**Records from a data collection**
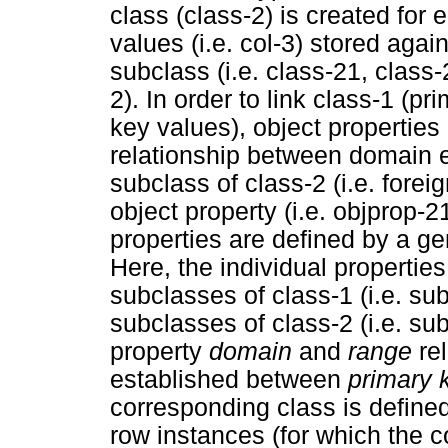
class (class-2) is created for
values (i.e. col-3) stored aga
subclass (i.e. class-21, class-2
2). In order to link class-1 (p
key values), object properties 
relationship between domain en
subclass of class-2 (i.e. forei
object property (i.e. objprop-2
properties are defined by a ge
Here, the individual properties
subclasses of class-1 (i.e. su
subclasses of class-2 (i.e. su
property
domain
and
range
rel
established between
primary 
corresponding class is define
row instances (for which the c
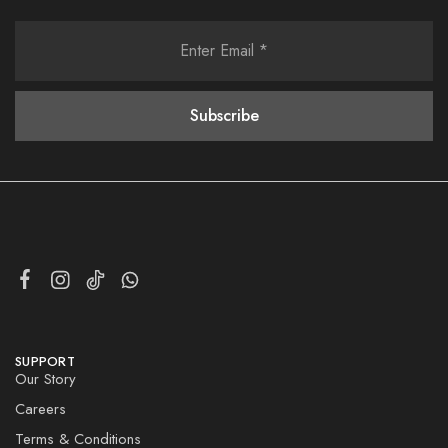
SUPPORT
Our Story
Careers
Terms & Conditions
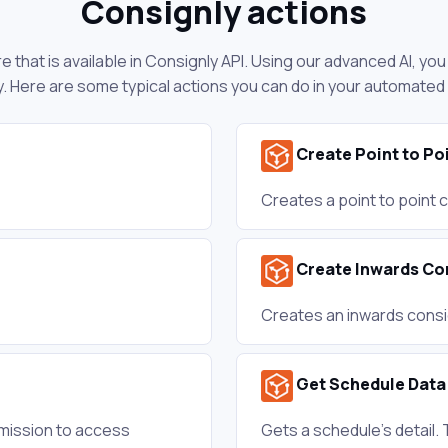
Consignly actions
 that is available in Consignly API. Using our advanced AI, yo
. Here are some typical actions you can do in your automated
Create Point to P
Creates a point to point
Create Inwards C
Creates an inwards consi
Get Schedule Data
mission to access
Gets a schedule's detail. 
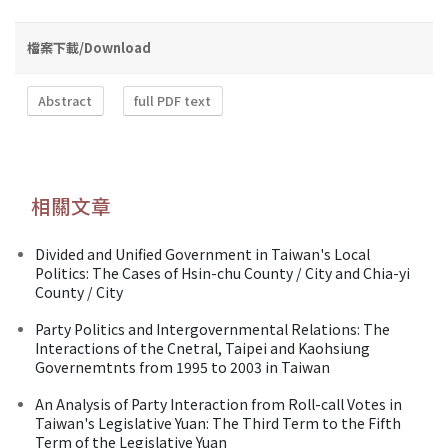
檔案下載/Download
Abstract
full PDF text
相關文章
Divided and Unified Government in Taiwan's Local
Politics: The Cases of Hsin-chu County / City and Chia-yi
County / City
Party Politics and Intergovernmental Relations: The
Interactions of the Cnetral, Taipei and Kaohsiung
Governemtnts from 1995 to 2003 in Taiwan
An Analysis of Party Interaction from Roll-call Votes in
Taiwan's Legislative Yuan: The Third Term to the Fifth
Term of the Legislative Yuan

--

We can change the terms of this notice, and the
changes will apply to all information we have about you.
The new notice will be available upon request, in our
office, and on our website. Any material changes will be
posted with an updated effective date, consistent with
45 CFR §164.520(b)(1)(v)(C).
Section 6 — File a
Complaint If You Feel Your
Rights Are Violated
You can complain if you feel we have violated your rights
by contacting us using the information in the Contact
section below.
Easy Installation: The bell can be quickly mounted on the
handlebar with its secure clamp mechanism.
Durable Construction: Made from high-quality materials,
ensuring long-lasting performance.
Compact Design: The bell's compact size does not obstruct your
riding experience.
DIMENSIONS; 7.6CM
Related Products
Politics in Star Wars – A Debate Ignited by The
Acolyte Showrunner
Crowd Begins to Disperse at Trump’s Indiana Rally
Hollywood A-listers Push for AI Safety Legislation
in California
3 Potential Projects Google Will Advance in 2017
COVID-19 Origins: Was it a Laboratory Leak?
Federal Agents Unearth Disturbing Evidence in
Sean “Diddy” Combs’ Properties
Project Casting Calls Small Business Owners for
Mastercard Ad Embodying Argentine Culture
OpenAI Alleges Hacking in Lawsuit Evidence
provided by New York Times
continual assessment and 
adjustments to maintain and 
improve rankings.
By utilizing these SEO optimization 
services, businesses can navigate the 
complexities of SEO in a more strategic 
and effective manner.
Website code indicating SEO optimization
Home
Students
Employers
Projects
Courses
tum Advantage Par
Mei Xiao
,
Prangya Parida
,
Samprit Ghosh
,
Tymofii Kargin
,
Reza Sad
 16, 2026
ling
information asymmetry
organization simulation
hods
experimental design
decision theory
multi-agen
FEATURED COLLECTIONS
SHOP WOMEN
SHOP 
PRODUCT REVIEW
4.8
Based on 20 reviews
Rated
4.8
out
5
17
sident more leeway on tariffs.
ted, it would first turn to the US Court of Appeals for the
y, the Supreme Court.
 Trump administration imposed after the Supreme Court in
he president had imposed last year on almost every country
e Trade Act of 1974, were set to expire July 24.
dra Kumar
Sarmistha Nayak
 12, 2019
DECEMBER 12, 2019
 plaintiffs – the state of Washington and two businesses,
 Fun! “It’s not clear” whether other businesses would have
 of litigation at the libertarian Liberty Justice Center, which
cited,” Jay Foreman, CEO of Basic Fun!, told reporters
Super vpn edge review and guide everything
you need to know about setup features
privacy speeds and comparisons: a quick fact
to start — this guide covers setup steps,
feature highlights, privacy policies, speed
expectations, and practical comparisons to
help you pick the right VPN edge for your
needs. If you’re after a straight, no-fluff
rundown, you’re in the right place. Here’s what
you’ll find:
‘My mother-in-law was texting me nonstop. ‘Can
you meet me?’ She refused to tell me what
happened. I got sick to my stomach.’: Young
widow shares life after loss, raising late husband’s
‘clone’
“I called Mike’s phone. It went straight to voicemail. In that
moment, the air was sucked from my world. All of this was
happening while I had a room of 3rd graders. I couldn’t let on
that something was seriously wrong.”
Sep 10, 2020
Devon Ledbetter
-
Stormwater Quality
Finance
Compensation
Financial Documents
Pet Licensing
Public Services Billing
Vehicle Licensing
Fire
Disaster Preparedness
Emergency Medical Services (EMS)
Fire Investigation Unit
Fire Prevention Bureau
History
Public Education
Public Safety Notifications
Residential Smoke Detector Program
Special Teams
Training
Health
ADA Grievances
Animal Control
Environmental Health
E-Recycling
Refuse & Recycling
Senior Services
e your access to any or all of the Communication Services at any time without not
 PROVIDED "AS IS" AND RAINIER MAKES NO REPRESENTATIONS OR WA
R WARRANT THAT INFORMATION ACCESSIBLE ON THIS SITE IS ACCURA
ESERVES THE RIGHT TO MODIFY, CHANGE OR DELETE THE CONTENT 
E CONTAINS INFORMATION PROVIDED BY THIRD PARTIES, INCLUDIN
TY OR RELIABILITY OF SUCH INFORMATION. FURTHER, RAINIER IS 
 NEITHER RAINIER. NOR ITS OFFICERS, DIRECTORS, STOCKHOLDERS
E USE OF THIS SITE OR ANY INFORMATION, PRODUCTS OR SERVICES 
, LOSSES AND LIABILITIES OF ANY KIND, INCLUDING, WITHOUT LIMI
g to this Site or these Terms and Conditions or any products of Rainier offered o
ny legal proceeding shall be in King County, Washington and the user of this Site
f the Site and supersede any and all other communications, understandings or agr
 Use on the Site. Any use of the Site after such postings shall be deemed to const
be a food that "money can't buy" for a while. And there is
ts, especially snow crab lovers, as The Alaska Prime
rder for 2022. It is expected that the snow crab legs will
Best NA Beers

**Prompt**
When the line with "be a food that" is reached in the data above, start copying there, and copy each line exactly until the line with "Best NA Beers" has been copied; copy nothing else.

**Solution for this task**
be a food that "money can't buy" for a while. And there is
ts, especially snow crab lovers, as The Alaska Prime
rder for 2022. It is expected that the snow crab legs will
Best NA Beers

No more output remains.